Product selection for paraffin inhibitors is almost always performed in the laboratory. The employment of cold finger analyses and pour point suppression tests are often regarded as the most common laboratory means of determining which product will give the most desirable field results.
An accurate record of possible injection point temperature must be turned in with the sample. This parameter will most likely be the determining factor in generic product family selection. Crystal modifiers, for example, work best if they can be injected at temperatures higher than the oil’s cloud point.

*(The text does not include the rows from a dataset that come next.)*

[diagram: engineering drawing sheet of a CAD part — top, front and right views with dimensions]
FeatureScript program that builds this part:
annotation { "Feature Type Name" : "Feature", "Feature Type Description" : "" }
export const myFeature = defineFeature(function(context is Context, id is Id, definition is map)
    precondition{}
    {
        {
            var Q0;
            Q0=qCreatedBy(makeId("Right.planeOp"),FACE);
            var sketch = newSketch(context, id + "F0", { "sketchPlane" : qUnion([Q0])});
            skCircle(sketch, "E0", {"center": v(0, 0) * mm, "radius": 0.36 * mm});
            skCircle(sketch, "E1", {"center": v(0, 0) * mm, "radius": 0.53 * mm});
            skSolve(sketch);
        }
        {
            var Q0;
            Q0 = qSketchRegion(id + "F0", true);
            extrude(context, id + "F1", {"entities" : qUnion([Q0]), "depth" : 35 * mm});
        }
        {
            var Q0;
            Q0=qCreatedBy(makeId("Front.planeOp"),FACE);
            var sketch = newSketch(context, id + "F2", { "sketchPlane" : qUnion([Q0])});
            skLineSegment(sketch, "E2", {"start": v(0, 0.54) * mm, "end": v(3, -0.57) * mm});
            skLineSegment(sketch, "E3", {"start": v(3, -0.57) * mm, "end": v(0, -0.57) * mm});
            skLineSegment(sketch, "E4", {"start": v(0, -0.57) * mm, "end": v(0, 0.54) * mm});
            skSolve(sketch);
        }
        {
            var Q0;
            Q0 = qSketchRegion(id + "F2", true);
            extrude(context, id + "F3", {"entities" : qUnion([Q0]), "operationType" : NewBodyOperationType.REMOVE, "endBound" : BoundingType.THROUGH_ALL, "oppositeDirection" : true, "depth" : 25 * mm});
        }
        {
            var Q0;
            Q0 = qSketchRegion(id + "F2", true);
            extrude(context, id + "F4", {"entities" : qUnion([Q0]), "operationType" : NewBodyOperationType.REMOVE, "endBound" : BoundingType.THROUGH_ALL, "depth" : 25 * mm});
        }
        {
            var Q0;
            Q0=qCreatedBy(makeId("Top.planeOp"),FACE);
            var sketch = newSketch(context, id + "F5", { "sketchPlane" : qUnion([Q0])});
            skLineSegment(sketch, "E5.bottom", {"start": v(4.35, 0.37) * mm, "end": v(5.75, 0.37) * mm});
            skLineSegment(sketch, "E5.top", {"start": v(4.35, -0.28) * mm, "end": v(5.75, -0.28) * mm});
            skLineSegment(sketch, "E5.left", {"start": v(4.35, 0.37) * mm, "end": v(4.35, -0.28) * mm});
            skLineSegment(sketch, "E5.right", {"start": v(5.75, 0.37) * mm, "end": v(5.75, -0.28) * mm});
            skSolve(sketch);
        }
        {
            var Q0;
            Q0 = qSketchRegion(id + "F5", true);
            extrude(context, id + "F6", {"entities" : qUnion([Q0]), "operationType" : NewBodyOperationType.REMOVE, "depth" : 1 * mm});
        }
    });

Applications feasible only at temperatures well below the cloud point will most likely result in the employment of dispersant and/or solvent based products.
A cold finger analysis measures the amount of precipitated wax from a predetermined volume of oil onto a removable metal “finger’‘. Several products can be tested at once using the apparatus. Once a blank or chemical free deposition rate is established a percent protection value can be calculated and used as a product selection guide. Further analyses with the initial product of choice at various injection rates can then be nm to determine the most economically feasible treatment program.
Pour point depressant tests are sometimes performed in place of or in conjunction with cold finger analyses. Many pipeline and oil companies will have predetermined pour point guidelines for oils entering their pipelines. The pour point depressant test is designed to meet or exceed those guidelines. To perform the test a chemical-free “blank” sample’s pour point is compared to those various treated samples. As with the cold finger analysis, a second trial is often performed on the product of choice to determine the most economical injection rate.